Shared protocol types and AFAL handshake implementation live in vault-family-core.
The same protocol runs in two lanes: a software lane (this repo) where the relay operator is trusted, and a sealed execution lane (av-tee) where hardware attestation replaces that trust.
- Getting started - full walkthrough, provider setup, CLI demo
- Demo integrity rules - design constraints for prompts, system prompts, and the demo UI
- Threat model - trust boundaries, adversary analysis, assurance tiers
- Receipt verification guide - algorithms, field reference, code examples
- Schema versioning policy - schema content addressing and receipt binding
- API reference - relay endpoint documentation
- Protocol spec - normative specification
We welcome:
- protocol design discussion
- threat model critique
- independent implementations
- documentation improvements
- bug reports and usability feedback
If you are building systems that experiment with agent to agent coordination, we would be interested in hearing from you.

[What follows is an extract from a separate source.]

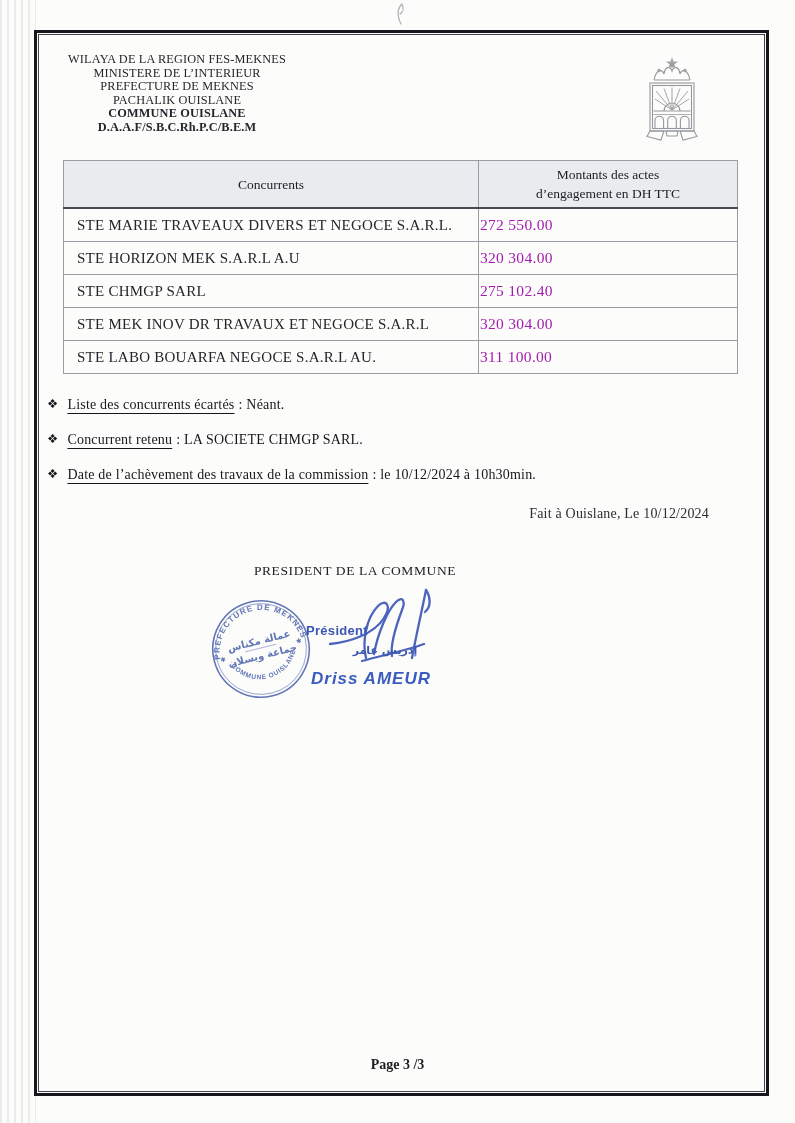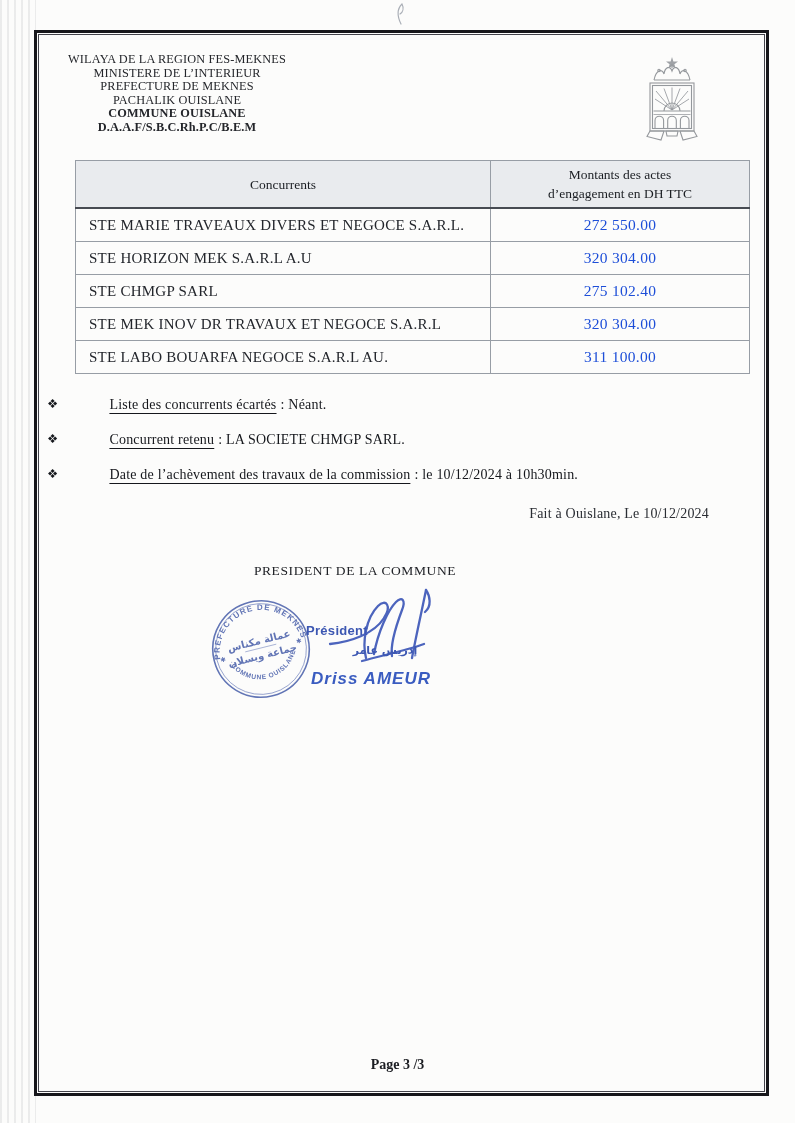"Concurrents" .doc-table { left: 75px -> 63px }
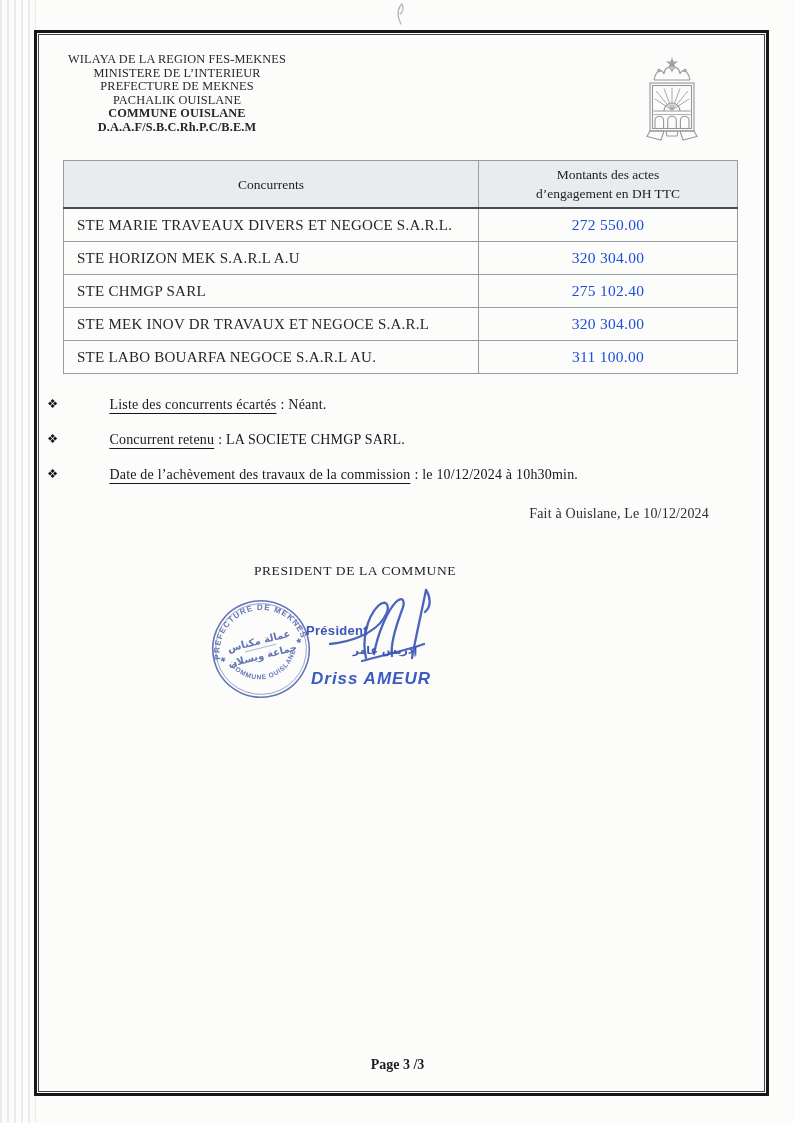"272 550.00" .cell-amount { color: #1d4ed8 -> #a21caf; text-align: center -> left }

To build and test the project locally:
cargo build --workspace && cargo test --workspace
cargo clippy --workspace -- -D warnings
cd packages/agentvault-client && npm install && npm test
cd packages/agentvault-mcp-server && npm install && npm run buildRequires Rust 1.88.0+. See docs/relay-dev-setup.md for relay development setup.
MIT OR Apache-2.0
Not affiliated with any other projects named "AgentVault."